[Document extract — start]
We live in a world full of constantly changing and evolving technology. One of the latest trends in tech is wearable technologies, such as Google Glass, smart watches or fitness trackers. In the past, most of these technologies were created for professional and industrial use, but these new types of devices are also being incorporated into daily life and used by general consumers.

With wearable devices like Google Glass, users have access to a mini computer everywhere they go thanks to a small screen integrated into the lens. This allows users to take pictures, watch videos, get directions and even browse the internet. While all of this makes life much more interactive, it can also lead to a few risks.

Our body is already exposed to some radiation when we use electronic devices like cell phones, laptops, and tablets. When a wireless device is worn on the body all day long, however, the exposure becomes even greater and can potentially create health problems.

According to Joel M. Moskowitz, Ph.D., director of the Center for Family and Community Health at the UC Berkeley Prevention Research Center School of Public Health, exposure to radiation from Wi-Fi can cause serious effects on the body because it “opens the blood brain barrier. So if you have any toxins in your blood system, those toxins can now penetrate your brain tissue with very, very low exposure microwave radiation.”
[Document extract — finish]
[Provided material — start]
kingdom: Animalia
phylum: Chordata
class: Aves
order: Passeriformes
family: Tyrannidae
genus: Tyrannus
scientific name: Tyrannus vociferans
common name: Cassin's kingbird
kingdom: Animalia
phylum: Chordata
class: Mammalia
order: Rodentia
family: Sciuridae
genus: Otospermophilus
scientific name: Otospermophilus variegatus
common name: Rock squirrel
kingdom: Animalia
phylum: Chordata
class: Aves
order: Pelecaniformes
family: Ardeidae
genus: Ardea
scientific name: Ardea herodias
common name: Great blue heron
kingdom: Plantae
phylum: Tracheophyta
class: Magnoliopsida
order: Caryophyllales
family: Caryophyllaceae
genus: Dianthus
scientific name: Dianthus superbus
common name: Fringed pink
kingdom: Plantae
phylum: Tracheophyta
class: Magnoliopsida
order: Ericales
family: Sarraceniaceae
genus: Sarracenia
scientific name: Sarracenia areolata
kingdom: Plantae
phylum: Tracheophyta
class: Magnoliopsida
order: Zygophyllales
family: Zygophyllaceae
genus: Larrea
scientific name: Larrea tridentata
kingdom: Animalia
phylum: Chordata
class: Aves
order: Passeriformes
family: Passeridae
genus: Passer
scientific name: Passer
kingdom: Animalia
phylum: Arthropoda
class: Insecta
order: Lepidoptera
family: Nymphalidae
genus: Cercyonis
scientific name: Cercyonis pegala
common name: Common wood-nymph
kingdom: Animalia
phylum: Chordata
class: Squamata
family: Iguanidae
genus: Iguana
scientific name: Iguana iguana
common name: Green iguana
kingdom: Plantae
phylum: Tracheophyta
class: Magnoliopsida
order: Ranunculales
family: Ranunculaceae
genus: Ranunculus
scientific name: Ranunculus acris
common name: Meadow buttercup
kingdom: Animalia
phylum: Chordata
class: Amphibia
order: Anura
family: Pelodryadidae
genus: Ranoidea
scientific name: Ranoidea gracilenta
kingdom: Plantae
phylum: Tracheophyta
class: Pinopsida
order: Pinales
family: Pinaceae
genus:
[Provided material — finish]
Tasks to carry out —
a: Reproduce the passage on wearable technology word for word, from "We live in a" to "a few risks.".
b: In the passage on wearable technology, restate the paragraph beginning "Our body is already exposed" in a single shorter sentence that keeps its main facts.
c: Carry the passage on wearable technology forward, starting after its final sentence.

Answers by item —
a:
We live in a world full of constantly changing and evolving technology. One of the latest trends in tech is wearable technologies, such as Google Glass, smart watches or fitness trackers. In the past, most of these technologies were created for professional and industrial use, but these new types of devices are also being incorporated into daily life and used by general consumers.

With wearable devices like Google Glass, users have access to a mini computer everywhere they go thanks to a small screen integrated into the lens. This allows users to take pictures, watch videos, get directions and even browse the internet. While all of this makes life much more interactive, it can also lead to a few risks.

b: Electronic devices such as cell phones, laptops, and tablets already expose the body to some radiation, but wearing a wireless device all day increases that exposure and may cause health problems.

c:
Smart glasses also present another issue. The brain is used to both eyes seeing the same thing and can easily adjust to that vision. With the use of smart glasses, a person’s vision is different for each eye, so the eye viewing the screen has to manage viewing two different perspectives. This can lead to several vision problems including visual interferencephoria and binocular rivalry.

Another issue with wearable technology is linked to the blue light emitted by the screens of electronic devices.  Blue light can be dangerous for the eyes and lead to vision problems. Having this little screen right in front of your eye is even more dangerous. However, some measures can be taken to reduce the amount of harmful blue light that reaches the eye. For example, Crizal Prevencia lenses selectively filter out the harmful blue light.

While wearable technologies are convenient, they can be hazardous to your health. It is recommended to occasionally use them and not wear them all day long.  If you do choose to use this type of technology, visit your eye doctor if you experience any signs of eye strain or headaches.